Satantango yani şeytanın tangosu, bir başlangıçtan ve hiç bitmeyen bir sondan ibaret gözümde. Bela Tarr, dünya sinemasının en büyük hazinelerinden gözümde. Çocuktan yetişkine, doğadan varlığa, olmaktan yokluğa kadar betimleyemediğimiz, anlam veremediğimiz ne varsa Satantango'da bulmak mümkün. Aforizmalar çıkarmayacağım ya da buna benzer yorumlarda bulunmayacağım. Lakin başlı başına, bir hissin, bir çok hissin kesiştiği bir an sunuyor bu film. Hiç bitmeyen, insanı olduğu gibi anlatan, zaafları, umutları ve beklentileri birleştirirken; insanın hem acziyetini hem de nasıl da fütursuzca var olabildiğini sergiliyor kanımca. Çelişkili duyguları severim, bir yere varmaktan çok daha iyi ve doğru gelirler bana. Satantango ise çelişkilerle dolu, üstelik bir dengenin üzerinde.

İrimias ve Petrina, gelmelerini beklediğimiz mucizeleri temsil ediyorlar bana göre. Mucize geliyor gelmesine ya, hiçbir mucize beklendiği gibi olmuyor hayatta. Mucizeye inanmak ve gerçeği var kılmak arasındaki amansız uçurum, insanı oracıkta olduğu gibi bırakıyor. Mucize arıyorlar, zenginlik arıyorlar, yollara düşüyorlar, birleşseler mi yoksa ayrılsalar mı bilemiyorlar, ihanet etmek istiyorlar, akıllarından türlü türlü fenalıklar geçiyor, sonunda tüm ikiyüzlülükleri ile bir araya geliyorlar, insan ortak olmayı hiç başaramıyor, yalnızca hayal ediyor, o da sanırım sırf kendi rahatı için. 
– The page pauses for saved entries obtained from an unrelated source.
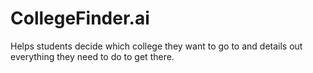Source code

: # CollegeFinder.ai
Helps students decide which college they want to go to and details out everything they need to do to get there.
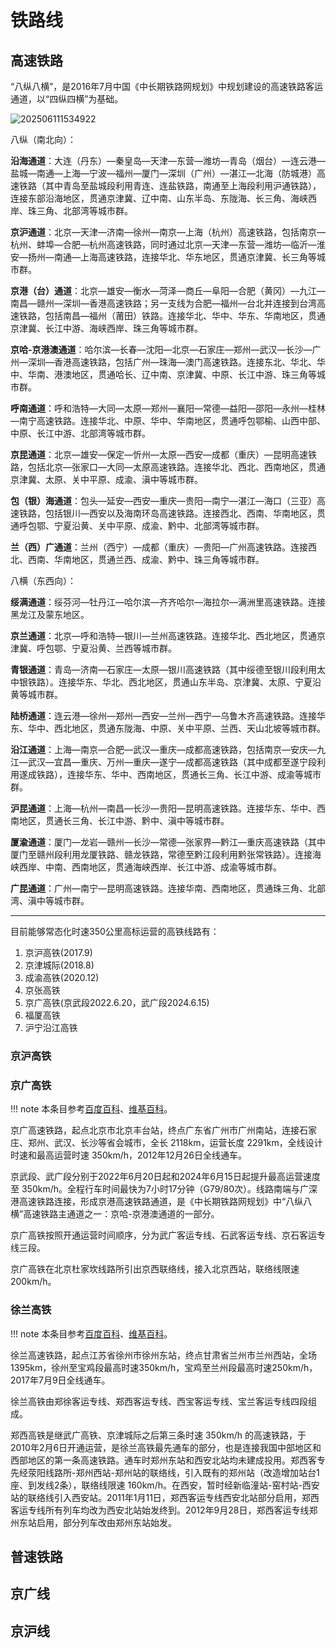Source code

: # 铁路线

## 高速铁路

“八纵八横”，是2016年7月中国《中长期铁路网规划》中规划建设的高速铁路客运通道，以“四纵四横”为基础。

![202506111534922](https://cdn.jsdelivr.net/gh/DerrickMarcus/picgo-image/images/202506111534922.png)

八纵（南北向）：

**沿海通道**：大连（丹东）—秦皇岛—天津—东营—潍坊—青岛（烟台）—连云港—盐城—南通—上海—宁波—福州—厦门—深圳（广州）—湛江—北海（防城港）高速铁路（其中青岛至盐城段利用青连、连盐铁路，南通至上海段利用沪通铁路），连接东部沿海地区，贯通京津冀、辽中南、山东半岛、东陇海、长三角、海峡西岸、珠三角、北部湾等城市群。

**京沪通道**：北京—天津—济南—徐州—南京—上海（杭州）高速铁路，包括南京—杭州、蚌埠—合肥—杭州高速铁路，同时通过北京—天津—东营—潍坊—临沂—淮安—扬州—南通—上海高速铁路，连接华北、华东地区，贯通京津冀、长三角等城市群。

**京港（台）通道**：北京—雄安—衡水—菏泽—商丘—阜阳—合肥（黄冈）—九江—南昌—赣州—深圳—香港高速铁路；另一支线为合肥—福州—台北并连接到台湾高速铁路，包括南昌—福州（莆田）铁路。连接华北、华中、华东、华南地区，贯通京津冀、长江中游、海峡西岸、珠三角等城市群。

**京哈-京港澳通道**：哈尔滨—长春—沈阳—北京—石家庄—郑州—武汉—长沙—广州—深圳—香港高速铁路，包括广州—珠海—澳门高速铁路。连接东北、华北、华中、华南、港澳地区，贯通哈长、辽中南、京津冀、中原、长江中游、珠三角等城市群。

**呼南通道**：呼和浩特—大同—太原—郑州—襄阳—常德—益阳—邵阳—永州—桂林—南宁高速铁路。连接华北、中原、华中、华南地区，贯通呼包鄂榆、山西中部、中原、长江中游、北部湾等城市群。

**京昆通道**：北京—雄安—保定—忻州—太原—西安—成都（重庆）—昆明高速铁路，包括北京—张家口—大同—太原高速铁路。连接华北、西北、西南地区，贯通京津冀、太原、关中平原、成渝、滇中等城市群。

**包（银）海通道**：包头—延安—西安—重庆—贵阳—南宁—湛江—海口（三亚）高速铁路，包括银川—西安以及海南环岛高速铁路。连接西北、西南、华南地区，贯通呼包鄂、宁夏沿黄、关中平原、成渝、黔中、北部湾等城市群。

**兰（西）广通道**：兰州（西宁）—成都（重庆）—贵阳—广州高速铁路。连接西北、西南、华南地区，贯通兰西、成渝、黔中、珠三角等城市群。

八横（东西向）：

**绥满通道**：绥芬河—牡丹江—哈尔滨—齐齐哈尔—海拉尔—满洲里高速铁路。连接黑龙江及蒙东地区。

**京兰通道**：北京—呼和浩特—银川—兰州高速铁路。连接华北、西北地区，贯通京津冀、呼包鄂、宁夏沿黄、兰西等城市群。

**青银通道**：青岛—济南—石家庄—太原—银川高速铁路（其中绥德至银川段利用太中银铁路）。连接华东、华北、西北地区，贯通山东半岛、京津冀、太原、宁夏沿黄等城市群。

**陆桥通道**：连云港—徐州—郑州—西安—兰州—西宁—乌鲁木齐高速铁路。连接华东、华中、西北地区，贯通东陇海、中原、关中平原、兰西、天山北坡等城市群。

**沿江通道**：上海—南京—合肥—武汉—重庆—成都高速铁路，包括南京—安庆—九江—武汉—宜昌—重庆、万州—重庆—遂宁—成都高速铁路（其中成都至遂宁段利用遂成铁路），连接华东、华中、西南地区，贯通长三角、长江中游、成渝等城市群。

**沪昆通道**：上海—杭州—南昌—长沙—贵阳—昆明高速铁路。连接华东、华中、西南地区，贯通长三角、长江中游、黔中、滇中等城市群。

**厦渝通道**：厦门—龙岩—赣州—长沙—常德—张家界—黔江—重庆高速铁路（其中厦门至赣州段利用龙厦铁路、赣龙铁路，常德至黔江段利用黔张常铁路）。连接海峡西岸、中南、西南地区，贯通海峡西岸、长江中游、成渝等城市群。

**广昆通道**：广州—南宁—昆明高速铁路。连接华南、西南地区，贯通珠三角、北部湾、滇中等城市群。

---

目前能够常态化时速350公里高标运营的高铁线路有：

1. 京沪高铁(2017.9)
2. 京津城际(2018.8)
3. 成渝高铁(2020.12)
4. 京张高铁
5. 京广高铁(京武段2022.6.20，武广段2024.6.15)
6. 福厦高铁
7. 沪宁沿江高铁

### 京沪高铁

### 京广高铁

!!! note
    本条目参考[百度百科](https://baike.baidu.com/item/%E4%BA%AC%E5%B9%BF%E9%AB%98%E9%80%9F%E9%93%81%E8%B7%AF/10719933)、[维基百科](https://zh.wikipedia.org/zh-hans/%E4%BA%AC%E5%B9%BF%E9%AB%98%E9%80%9F%E9%93%81%E8%B7%AF)。

京广高速铁路，起点北京市北京丰台站，终点广东省广州市广州南站，连接石家庄、郑州、武汉、长沙等省会城市，全长 2118km，运营长度 2291km，全线设计时速和最高运营时速 350km/h，2012年12月26日全线通车。

京武段、武广段分别于2022年6月20日起和2024年6月15日起提升最高运营速度至 350km/h。全程行车时间最快为7小时17分钟（G79/80次）。线路南端与广深港高速铁路连接，形成京港高速铁路通道，是《中长期铁路网规划》中“八纵八横”高速铁路主通道之一：京哈-京港澳通道的一部分。

京广高铁按照开通运营时间顺序，分为武广客运专线、石武客运专线、京石客运专线三段。

京广高铁在北京杜家坎线路所引出京西联络线，接入北京西站，联络线限速 200km/h。

### 徐兰高铁

!!! note
    本条目参考[百度百科](https://baike.baidu.com/item/%E5%BE%90%E5%85%B0%E9%AB%98%E9%80%9F%E9%93%81%E8%B7%AF/1958940)、[维基百科](https://zh.wikipedia.org/zh-cn/%E5%BE%90%E5%85%B0%E5%AE%A2%E8%BF%90%E4%B8%93%E7%BA%BF)。

徐兰高速铁路，起点江苏省徐州市徐州东站，终点甘肃省兰州市兰州西站，全场1395km，徐州至宝鸡段最高时速350km/h，宝鸡至兰州段最高时速250km/h，2017年7月9日全线通车。

徐兰高铁由郑徐客运专线、郑西客运专线、西宝客运专线、宝兰客运专线四段组成。

郑西高铁是继武广高铁、京津城际之后第三条时速 350km/h 的高速铁路，于2010年2月6日开通运营，是徐兰高铁最先通车的部分，也是连接我国中部地区和西部地区的第一条高速铁路。通车时郑州东站和西安北站均未建成投用。郑西客专先经荥阳线路所-郑州西站-郑州站的联络线，引入既有的郑州站（改造增加站台1座、到发线2条），联络线限速 160km/h。在西安，暂时经新临潼站-窑村站-西安站的联络线引入西安站。2011年1月11日，郑西客运专线西安北站部分启用，郑西客运专线所有列车均改为西安北站始发终到。2012年9月28日，郑西客运专线郑州东站启用，部分列车改由郑州东站始发。

## 普速铁路

## 京广线

## 京沪线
Bir kurtarıcı düşlüyorlar, çünkü özgürlük istemiyorlar, özgürlükten korkuyorlar, onun yerine biraz parayı, biraz da karınlarını doyuracak ekmeği tercih ediyorlar. Pencere kenarlarında, tarlalarda, yol kenarlarında, fırtınanın içinde, yağmura bulanmış, elleri cebinde, biraz para biriktireceğim diye, biraz daha fazlası olacak diye, para ağacına inanan, içinde her koşulda bir inanç taşıyan, inanç devşiren, olduğu gibi insanoğlu. Hep başlarında onları yöneten biri olsun istiyorlar, özgürlük demek dert demek.  

Satantango üzerine söylenecek çok söz var elbet, yedi küsür saatin sonunda insan uzunca bir süre düşünme ihtiyacı duyuyor. Sanırım bu film, hayatın kendisini anlatıyor. Olduğu gibi, hükümsüz ve bir başına.